Vessel Calcification May Underlie Link between Kidney Stones and Heart Disease

The development of kidney stones is a common problem that has traditionally been recognized as no more than an isolated and painful condition. Yet epidemiological studies have revealed links between nephrolithiasis and conditions such as the metabolic syndrome, hypertension, chronic kidney disease, and cardiovascular disease. In support of the concept that nephrolithiasis is a systemic disease, a new study published in the Clinical Journal of the American Society of Nephrology shows that blood vessel calcification in recurrent kidney stone formers may put patients at increased risk of heart disease, and kidney stones’ effects on the bones may increase osteoporosis risks.

“This is the first study to our knowledge to provide controlled evidence for a possible role of vessel calcification and associated osteoporosis in cardiovascular morbidity among kidney stone formers,” said lead author Linda Shavit, MD, of the University College London Medical School in the UK and the Shaare Zedek Medical Center in Israel.

Approximately 10% of men and 7% of women develop kidney stones or nephrolithiasis. Although the mechanisms involved in the potential link between nephrolithiasis and increased cardiovascular risks are unknown, Shavit and her colleagues suspected that abnormal deposits of calcium in the blood vessels may play a role. Such vascular calcification is considered a strong risk factor for heart-related disease and death.

In a 111-participant study that included 57 recurrent kidney stone formers and 54 healthy controls, the researchers used computed tomography (CT) scans to evaluate the severity of abnormal calcium deposition in the abdominal aorta, one of the largest blood vessels in the human body.

Individuals with kidney stones had more calcification in the abdominal aorta, which could explain their increased risk for heart disease. They also had less dense bones and more prominent bone demineralization compared with individuals who did not develop kidney stones. Average vertebral bone mineral density was 159 Hounsfield Units in stone formers vs. 194 in controls. Previous studies have shown that vascular calcification often occurs alongside bone loss, suggesting a relationship between osteoporosis and atherosclerosis.

“Our findings raise several important questions that may be relevant to the care of patients with kidney stones,” Shavit said. “Existing CT can be a useful tool for assessment of aortic calcification and osteoporosis, along with kidney stone number and distribution. Moreover, preliminary experimental and clinical evidence suggests that therapeutic strategies aimed to treat osteoporosis may have a favorable effect on vascular calcification.”

According to the authors, CT technology for both aortic and spine measurements provides clear benefits over conventional radiographs, which are less precise and do not permit clinicians to obtain graded quantifications.

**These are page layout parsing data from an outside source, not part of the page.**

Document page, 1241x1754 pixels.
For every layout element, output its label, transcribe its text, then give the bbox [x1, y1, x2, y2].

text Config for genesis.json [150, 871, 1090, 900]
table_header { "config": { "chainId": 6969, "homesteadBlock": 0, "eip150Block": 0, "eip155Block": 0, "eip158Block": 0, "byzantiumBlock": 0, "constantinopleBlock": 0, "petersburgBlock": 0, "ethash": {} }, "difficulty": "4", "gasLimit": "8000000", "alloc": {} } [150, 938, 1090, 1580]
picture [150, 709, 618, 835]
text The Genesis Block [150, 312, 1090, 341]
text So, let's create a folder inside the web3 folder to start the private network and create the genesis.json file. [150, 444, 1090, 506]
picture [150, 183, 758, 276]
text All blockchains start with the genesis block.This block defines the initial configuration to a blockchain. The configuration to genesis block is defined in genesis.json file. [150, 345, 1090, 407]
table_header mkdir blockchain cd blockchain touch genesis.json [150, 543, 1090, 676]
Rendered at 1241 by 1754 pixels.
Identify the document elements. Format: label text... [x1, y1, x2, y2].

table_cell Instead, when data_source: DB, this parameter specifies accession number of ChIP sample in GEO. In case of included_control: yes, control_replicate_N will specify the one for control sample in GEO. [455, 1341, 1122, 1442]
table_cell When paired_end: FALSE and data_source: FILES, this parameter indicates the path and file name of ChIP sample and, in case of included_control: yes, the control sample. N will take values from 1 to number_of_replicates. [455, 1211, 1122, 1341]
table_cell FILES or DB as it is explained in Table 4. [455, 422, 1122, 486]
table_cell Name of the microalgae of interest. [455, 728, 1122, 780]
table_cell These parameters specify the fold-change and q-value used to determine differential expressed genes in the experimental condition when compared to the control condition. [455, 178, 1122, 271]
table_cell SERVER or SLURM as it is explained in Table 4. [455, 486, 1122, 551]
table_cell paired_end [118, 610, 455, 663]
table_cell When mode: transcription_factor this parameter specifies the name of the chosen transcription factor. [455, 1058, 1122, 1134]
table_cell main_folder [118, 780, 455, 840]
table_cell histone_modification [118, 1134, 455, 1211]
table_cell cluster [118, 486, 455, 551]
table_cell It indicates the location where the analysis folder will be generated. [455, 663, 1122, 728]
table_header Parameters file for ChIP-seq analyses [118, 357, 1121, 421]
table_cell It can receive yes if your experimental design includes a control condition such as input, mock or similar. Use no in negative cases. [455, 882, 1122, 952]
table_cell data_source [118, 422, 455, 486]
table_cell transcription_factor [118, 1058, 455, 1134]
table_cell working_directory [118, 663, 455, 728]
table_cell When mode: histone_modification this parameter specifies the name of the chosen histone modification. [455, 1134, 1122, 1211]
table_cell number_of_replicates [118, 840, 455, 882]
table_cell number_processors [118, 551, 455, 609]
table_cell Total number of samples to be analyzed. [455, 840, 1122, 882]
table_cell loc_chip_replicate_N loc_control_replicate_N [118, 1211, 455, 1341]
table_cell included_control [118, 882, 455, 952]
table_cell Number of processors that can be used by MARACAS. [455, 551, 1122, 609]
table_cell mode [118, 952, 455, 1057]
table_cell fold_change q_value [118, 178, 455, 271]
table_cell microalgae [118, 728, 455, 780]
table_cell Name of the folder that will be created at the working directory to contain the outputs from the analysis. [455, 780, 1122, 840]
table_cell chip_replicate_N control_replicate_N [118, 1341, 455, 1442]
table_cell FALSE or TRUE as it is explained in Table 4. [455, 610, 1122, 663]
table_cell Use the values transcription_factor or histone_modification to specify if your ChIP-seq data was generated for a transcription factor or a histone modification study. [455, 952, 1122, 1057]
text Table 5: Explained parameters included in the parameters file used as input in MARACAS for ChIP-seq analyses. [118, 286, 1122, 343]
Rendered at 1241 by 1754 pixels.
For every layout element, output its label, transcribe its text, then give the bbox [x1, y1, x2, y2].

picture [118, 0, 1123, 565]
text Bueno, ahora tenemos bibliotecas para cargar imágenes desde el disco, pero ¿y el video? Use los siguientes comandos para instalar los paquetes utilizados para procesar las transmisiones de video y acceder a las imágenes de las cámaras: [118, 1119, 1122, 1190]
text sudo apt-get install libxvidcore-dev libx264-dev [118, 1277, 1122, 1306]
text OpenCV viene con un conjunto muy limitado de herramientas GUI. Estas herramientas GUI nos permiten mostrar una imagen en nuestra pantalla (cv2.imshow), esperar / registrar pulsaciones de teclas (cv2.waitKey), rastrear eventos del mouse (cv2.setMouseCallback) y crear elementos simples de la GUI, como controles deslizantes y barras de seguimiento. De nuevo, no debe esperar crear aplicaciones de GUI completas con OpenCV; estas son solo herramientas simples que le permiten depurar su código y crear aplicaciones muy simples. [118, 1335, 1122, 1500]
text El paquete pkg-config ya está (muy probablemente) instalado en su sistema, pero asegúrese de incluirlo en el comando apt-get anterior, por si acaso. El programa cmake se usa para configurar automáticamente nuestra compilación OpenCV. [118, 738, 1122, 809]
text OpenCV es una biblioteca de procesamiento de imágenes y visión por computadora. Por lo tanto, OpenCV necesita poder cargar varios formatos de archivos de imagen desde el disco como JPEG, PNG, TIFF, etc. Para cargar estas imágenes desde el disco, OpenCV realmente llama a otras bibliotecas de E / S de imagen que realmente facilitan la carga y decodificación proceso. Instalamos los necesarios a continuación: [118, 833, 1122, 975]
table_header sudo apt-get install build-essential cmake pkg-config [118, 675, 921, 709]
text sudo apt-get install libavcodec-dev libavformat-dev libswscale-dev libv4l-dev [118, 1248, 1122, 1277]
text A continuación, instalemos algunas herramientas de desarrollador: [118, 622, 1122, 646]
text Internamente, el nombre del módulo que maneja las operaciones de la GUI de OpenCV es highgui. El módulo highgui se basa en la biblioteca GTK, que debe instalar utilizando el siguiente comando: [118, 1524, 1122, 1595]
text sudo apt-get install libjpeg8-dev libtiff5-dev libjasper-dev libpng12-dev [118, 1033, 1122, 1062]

“This interesting study confirms one previous observation of my group that in calcium renal stone formers, arteries are rigid and calcified,” said Giovanni Gambaro, MD, PhD, who was not involved with the study and is head of the Division of Nephrology and Dialysis at Columbus-Gemelli University Hospital, in Rome. “We advanced that in nephrolithiasis, a liaison exists between bone and vessels. This is probably a general phenomenon since it has been observed in osteoporosis, in hypertension, and in chronic kidney disease.”

While the study cannot prove direct causality, it provides controlled evidence for a possible role of vessel calcification, and associated osteoporosis, in cardiovascular morbidity among kidney stone formers, and it suggests that prospective trials are warranted to explore the potential benefits of targeting the bones and cardiovascular system to help protect kidney stone formers’ heart health.

In an accompanying editorial, Eric Taylor, MD, MSc, of the Maine Medical Center and Brigham and Women’s Hospital, noted that the study has several strengths, including its systematic process to generate abdominal calcification scores and its use of existing imaging data obtained for other indications. However, he also pointed to several limitations, such as the presence of certain factors including race and body size that may confound the observed associations. Also, it is unclear whether the greater severity of calcification in stone formers was independent of differences in bone mineral density between patients and controls.

Taylor noted that the study raises a number of important unanswered questions. “The nexus between calcium kidney stone formation, bone demineralization, and atherosclerosis should be an active area of investigation pursued by the clinical investigator and basic scientist alike,” he wrote. “Future studies will require careful assessment of calcium-phosphorus regulatory hormones and inhibitors of tissue calcification hypothesized to play important roles in the complex pathophysiology of all 3 disease states.”

For now, while it is too early to incorporate a history of calcium nephrolithiasis into screening guidelines for osteoporosis or cardiovascular risk factors, the findings suggest that addressing heart disease risk factors may also help prevent kidney stones and bone fractures.

Disclosures: Robert Unwin is currently on secondment as a chief scientist with AstraZeneca Cardiovascular & Metabolic Diseases Innovative Medicines and Early Development Science Unit (Mölndal,Sweden).

The article is entitled “Vascular Calcification and Bone Mineral Density in Recurrent Kidney Stone Formers.”